• _SELECTED PASSAGE_
──────────
The FT’s John Gapper wades into the debate over bankers’ pay in a Thursday comment piece  – shockingly enough, in their defence. Brave man.

There have been several calls for the regulation/restructuring of remuneration in the financial sector, with the general consensus being that bankers are not motivated to produce long term results.

They are accused not only of wasting shareholders’ money by taking excessive risks with their banks’ capital (which has now had to be replenished by Asian and Gulf countries) but of precipitating a credit crunch that has already destabilised the US and UK economies.

Let’s not forget, however, that everyone was happy to take a bite out of the complex financial assets apple when prices were all going up.

Raghuram Rajan, of the University of Chicago, argued in January that bankers’ bonuses ought to be clawed back when their trading profits turn out subsequently to have been earned by excessive risk-taking. Martin Wolf then described banking as “virtually the only business able to devastate entire economies“.

Martin’s solution was for regulators to ensure that the bonuses for top managers of banks should be paid in restricted stock redeemable over five or 10 years. He said that this idea was “horrible” but better than doing nothing.
──────────
• _STORED RECORDS_
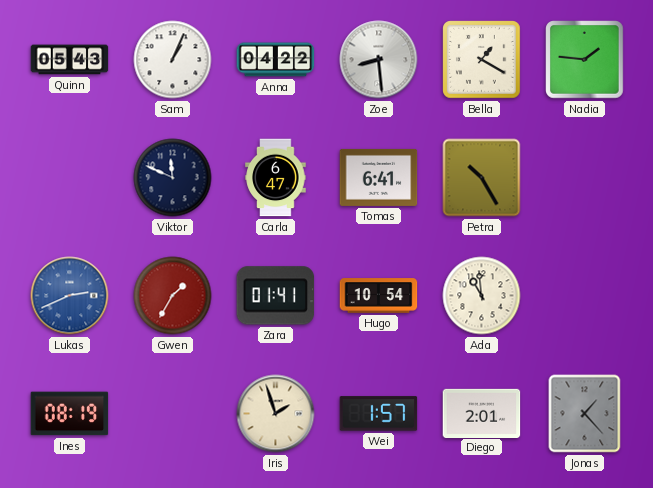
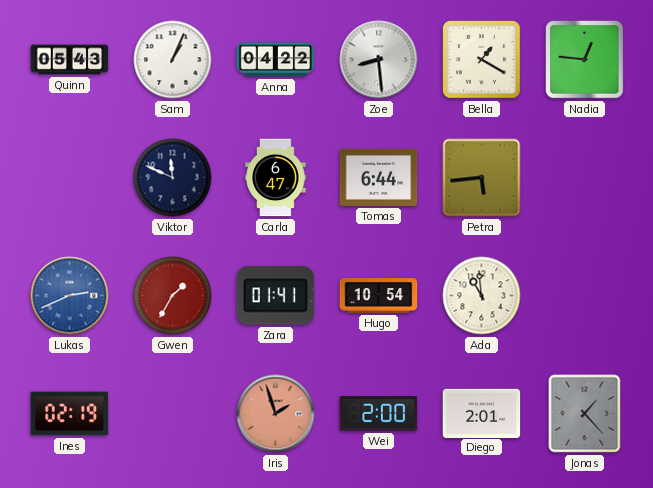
Nadia: 1:46 -> 12:46
Tomas: 6:41 -> 6:44
Petra: 10:25 -> 5:44
Ines: 08:19 -> 02:19
Iris dial: cream -> salmon
Wei: 1:57 -> 2:00
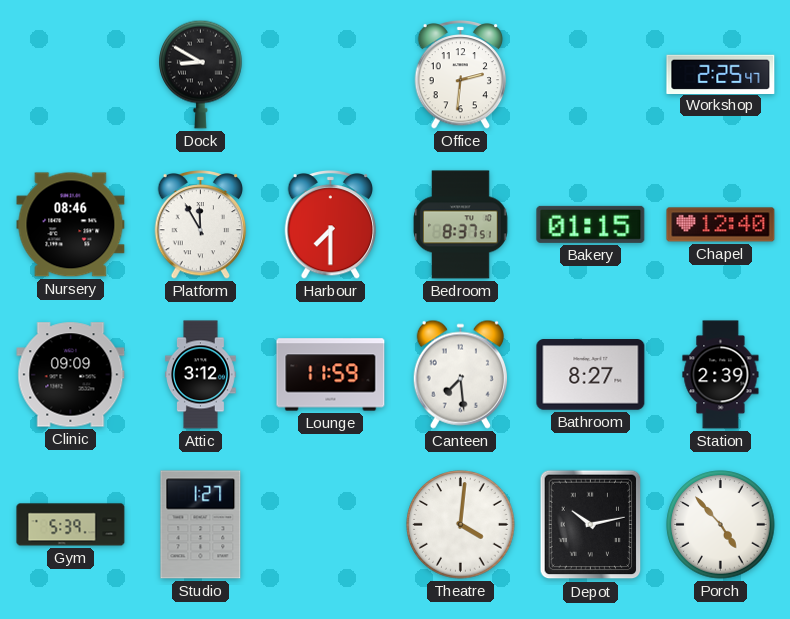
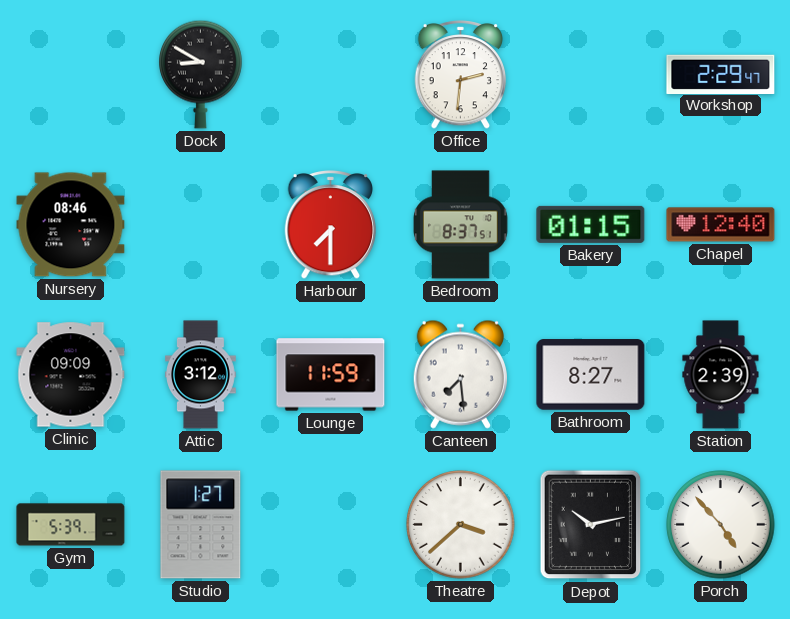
Workshop: 2:25 -> 2:29
Platform: 11:55 -> none
Theatre: 4:01 -> 3:38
──────────
• _OBJECTIVES_
[a] Summarize the passage on bankers' pay in two sentences.
[b] Duplicate a section of the passage on bankers' pay, starting at the words "There have been" and ending after "long term results.".
The items have no role in this exercise.

• _COMPLETED EXERCISE_
[a] In an FT comment piece, John Gapper defends bankers amid calls to regulate or restructure financial-sector pay, driven by the view that bankers lack motivation to produce long-term results and are accused of excessive risk-taking and of precipitating a credit crunch. Raghuram Rajan argued that bonuses should be clawed back when trading profits prove to have come from excessive risk-taking, and Martin Wolf proposed paying top bank managers' bonuses in restricted stock redeemable over five or 10 years, an idea he called horrible but better than doing nothing.

[b]
There have been several calls for the regulation/restructuring of remuneration in the financial sector, with the general consensus being that bankers are not motivated to produce long term results.